- Task 1
Answer these questions about the forum thread on setting up an upright bass:
(a) What does the label inside the bass say?
(b) Who played the bass before it was bought?
(c) In the reply, what does set-up come down to?
- Task 2
Reproduce the part of the forum thread on setting up an upright bass from "Discussion in 'Bluegrass" up to and including "it's lowest setting.".
- Task 3
Pick up the forum thread on setting up an upright bass after its last sentence and continue it.

- Selected extract
□ □ □
Discussion in 'Bluegrass [DB]' started by HolyGrass, Apr 18, 2010.


  1. HolyGrass

    HolyGrass

    Apr 18, 2010
    Howdy everyone

    Yesterday, I picked up a very good deal on what I believe to be a pretty decent upright bass. The label on the inside says "Wilhelm Kohl copy of Antonius Stradivarius".

    The bass was played previously by a jazz player, so the adjustable bridge is at it's lowest setting.

    What should I do to set this bass up for bluegrass? I know I should raise the bridge height, but how much, and what is the proper way to do so?

    The bass sounds amazing now, so I don't want to mess anything up.
    Any help you could offer for a newbie upright player would be greatly appreciated
    thanks!

    also, I have been trying to find the particular maker of my upright, Wilhelm Kohl (or thats what the label says, at least), but I can't find anything. Does anyone know anything about this maker?
    thanks again!
    :help:
     
  2. Holy Grass,

    Not sure of your experience and whether I'm teaching you to suck eggs here.

    Just as there is no one set-up for jazz, there is no one set-up for bluegrass. It all comes down to personal preference.
□ □ □
- Supplied records
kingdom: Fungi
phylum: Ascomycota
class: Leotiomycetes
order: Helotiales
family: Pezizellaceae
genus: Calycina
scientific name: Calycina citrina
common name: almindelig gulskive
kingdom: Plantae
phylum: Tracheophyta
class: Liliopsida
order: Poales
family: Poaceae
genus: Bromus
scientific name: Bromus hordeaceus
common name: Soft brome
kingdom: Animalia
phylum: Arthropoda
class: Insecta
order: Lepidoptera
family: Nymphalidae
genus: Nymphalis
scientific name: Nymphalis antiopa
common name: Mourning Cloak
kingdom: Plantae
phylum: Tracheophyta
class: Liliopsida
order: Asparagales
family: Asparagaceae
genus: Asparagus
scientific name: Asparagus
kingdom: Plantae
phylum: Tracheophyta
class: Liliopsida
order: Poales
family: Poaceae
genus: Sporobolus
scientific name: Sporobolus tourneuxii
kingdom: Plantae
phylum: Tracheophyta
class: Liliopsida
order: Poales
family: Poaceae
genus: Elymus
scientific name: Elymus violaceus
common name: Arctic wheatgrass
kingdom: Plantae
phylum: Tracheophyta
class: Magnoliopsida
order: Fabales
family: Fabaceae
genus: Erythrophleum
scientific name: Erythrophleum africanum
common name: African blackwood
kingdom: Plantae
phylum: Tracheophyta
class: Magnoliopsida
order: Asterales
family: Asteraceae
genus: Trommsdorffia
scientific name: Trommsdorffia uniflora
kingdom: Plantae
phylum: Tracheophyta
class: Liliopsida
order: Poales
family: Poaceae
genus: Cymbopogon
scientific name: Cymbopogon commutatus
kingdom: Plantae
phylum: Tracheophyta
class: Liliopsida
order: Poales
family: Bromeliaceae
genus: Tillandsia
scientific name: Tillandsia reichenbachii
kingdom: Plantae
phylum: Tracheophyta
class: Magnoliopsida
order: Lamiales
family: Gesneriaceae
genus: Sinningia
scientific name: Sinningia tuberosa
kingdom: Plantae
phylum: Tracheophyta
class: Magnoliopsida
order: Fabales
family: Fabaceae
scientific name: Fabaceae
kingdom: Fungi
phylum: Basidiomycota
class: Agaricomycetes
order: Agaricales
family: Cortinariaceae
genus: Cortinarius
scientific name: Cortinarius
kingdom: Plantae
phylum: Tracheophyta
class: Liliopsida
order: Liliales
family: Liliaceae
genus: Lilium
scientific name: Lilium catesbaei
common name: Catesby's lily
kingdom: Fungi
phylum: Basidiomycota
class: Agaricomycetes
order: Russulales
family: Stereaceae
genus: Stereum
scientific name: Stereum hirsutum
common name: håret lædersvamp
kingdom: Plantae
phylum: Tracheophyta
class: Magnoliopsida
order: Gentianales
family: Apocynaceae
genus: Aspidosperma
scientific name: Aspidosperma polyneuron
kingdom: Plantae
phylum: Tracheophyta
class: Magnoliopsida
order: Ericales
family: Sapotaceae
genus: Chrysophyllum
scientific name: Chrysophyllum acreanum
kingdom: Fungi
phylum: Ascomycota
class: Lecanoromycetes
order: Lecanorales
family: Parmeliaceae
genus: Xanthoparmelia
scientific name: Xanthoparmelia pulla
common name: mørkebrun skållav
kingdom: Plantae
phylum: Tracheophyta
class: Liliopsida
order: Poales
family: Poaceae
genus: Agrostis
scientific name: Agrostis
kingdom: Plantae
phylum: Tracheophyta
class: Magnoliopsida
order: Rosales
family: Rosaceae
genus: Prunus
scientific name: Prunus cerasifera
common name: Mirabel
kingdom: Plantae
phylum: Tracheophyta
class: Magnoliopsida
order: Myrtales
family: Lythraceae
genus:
□ □ □
- Answer space 1
(a) "Wilhelm Kohl copy of Antonius Stradivarius"
(b) A jazz player
(c) Personal preference

- Answer space 2
Discussion in 'Bluegrass [DB]' started by HolyGrass, Apr 18, 2010.


  1. HolyGrass

    HolyGrass

    Apr 18, 2010
    Howdy everyone

    Yesterday, I picked up a very good deal on what I believe to be a pretty decent upright bass. The label on the inside says "Wilhelm Kohl copy of Antonius Stradivarius".

    The bass was played previously by a jazz player, so the adjustable bridge is at it's lowest setting.

- Answer space 3
    Having said that, most jazz players have a lower action than most bluegrassers. Most BG players like to play slap now and again, which means the strings need to be a reasonable height to get your finger underneath the strings to lift them.

    Simply wind up the bridge until it feels comfortable for you. You shouldn't need to loosen off the strings to do this. Be sure you keep the bass and treble sides relatively even.

    If you're a new player who doesn't slap, a lower action will be less tension which will be easier on your fingerboard hand (left if you're a righty).

    Good luck.
     
  3. Jake deVilliers

    Jake deVilliers Commercial User

    May 24, 2006
    Crescent Beach, BC
    Owner of The Bass Spa, String Repairman at Long & McQuade Vancouver
    HG, you should tune your bass down a whole tone or so and turn the adjusters until you have about 6mm between the 'G' string and the end of the fingerboard and about 9mm under the 'E'.

    That's a pretty common place to start from - have a blast! :)
     
  4. HolyGrass

    HolyGrass

    Apr 18, 2010
    thanks to both of you for the advice and input
    =)

    i think for now i will leave the action as is, for comfort, because i am just starting to learn the upright. i play banjo mostly, guitar, fiddle, and a little bit of mandolin.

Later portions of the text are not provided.